Do not strip diacritics for search in Vietnamese

The results shown in the search do not display the Vietnamese sign

My post example has the title and the content as follows

title

“không hiển thị dấu Tiếng Việt trong kết quả tìm kiếm”

content

Khi tôi đăng câu hỏi lên diễn đàn với ngôn ngữ Tiếng Việt lúc tôi tìm kiếm thì không hiển thị đầy đủ ngôn ngữ

Enter search keywords “không hiển thị dấu Tiếng Việt trong kết quả tìm kiếm

the result will be

Khi toi dang cau hoi len dien dan voi ngon ngu Tieng Viet luc toi tim kiem thi khong hien thi đay đu ngon ngu

how to want to display the correct accented text?

Thanks.

3 Likes

Yes this is pretty tricky, I can see how it is a problem for Vietnamese communities, the excerpts must look very confusing.

In Vietnamese is there ever a reason to type without diacritics? eg type khong and mean không? I imagine it is a super duper hard no cause the language is tone based, so the is the equivalent of me typing “dog” and meaning “milk”.

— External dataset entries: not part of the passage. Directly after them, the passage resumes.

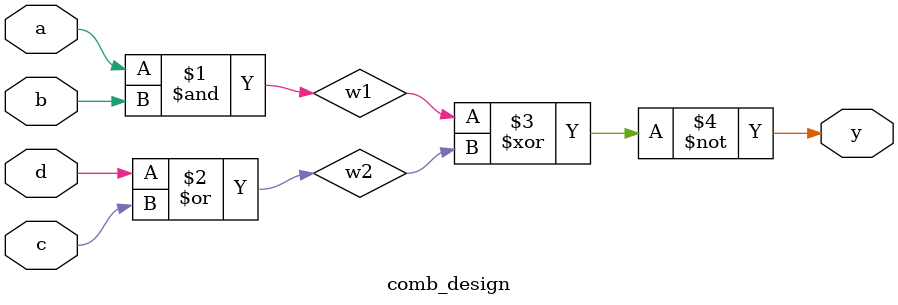
<source format=v>
module comb_design(
	input a, b, c, d,
	output y
);

	wire w1,w2;
	
	and(w1, a, b);
	or(w2, d, c);
	
	//assign y = ~(w1 ^ w2);
	not(y,w1 ^ w2);


endmodule
</source>
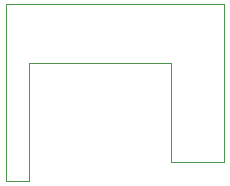
<source format=gm1>
%TF.GenerationSoftware,KiCad,Pcbnew,(6.0.6)*%
%TF.CreationDate,2022-07-17T20:24:10+03:00*%
%TF.ProjectId,EnkooderR,456e6b6f-6f64-4657-9252-2e6b69636164,rev?*%
%TF.SameCoordinates,Original*%
%TF.FileFunction,Profile,NP*%
%FSLAX46Y46*%
G04 Gerber Fmt 4.6, Leading zero omitted, Abs format (unit mm)*
G04 Created by KiCad (PCBNEW (6.0.6)) date 2022-07-17 20:24:10*
%MOMM*%
%LPD*%
G01*
G04 APERTURE LIST*
%TA.AperFunction,Profile*%
%ADD10C,0.050000*%
%TD*%
G04 APERTURE END LIST*
D10*
X160500000Y-93380000D02*
X156000000Y-93380000D01*
X144000000Y-85000000D02*
X156000000Y-85000000D01*
X142000000Y-95000000D02*
X142000000Y-80000000D01*
X144000000Y-95000000D02*
X144000000Y-85000000D01*
X156000000Y-85000000D02*
X156000000Y-93380000D01*
X144000000Y-95000000D02*
X142000000Y-95000000D01*
X160500000Y-80000000D02*
X160500000Y-93380000D01*
X142000000Y-80000000D02*
X160500000Y-80000000D01*
M02*

</source>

I think the best way forward here is to make diacritic stripping optional and turn this off in Vietnamese communities.

A bigger and more complex change is to amend it so excerpts are generated based off cooked and not the “normalized” cooked text.

FYI English speakers:

dấu: A sign
dàu: Head
dãu: Pudding

So yeah this is a pretty giant issue for Vietnamese.

5 Likes

I see a page displaying bookmarks in search results
Example, this page See details

this configuration where? Thanks

Not yet, I will add an option today, hold tight.

The reason it looks “good” on old search results is cause they have not been indexed yet using the new algorithm. If you edit any of the posts there the bug will pop up.

1 Like

This is fixed per:

https://github.com/discourse/discourse/commit/9b7cab589ac15a034d1c0e700230c1b3f63f8ba0

After you rebuild with this commit, make sure you run:

./launcher enter app
rake search:reindex

You can try rebuilding in 10-20 minutes when the commit hits tests passed.

6 Likes

This topic was automatically closed after 30 hours. New replies are no longer allowed.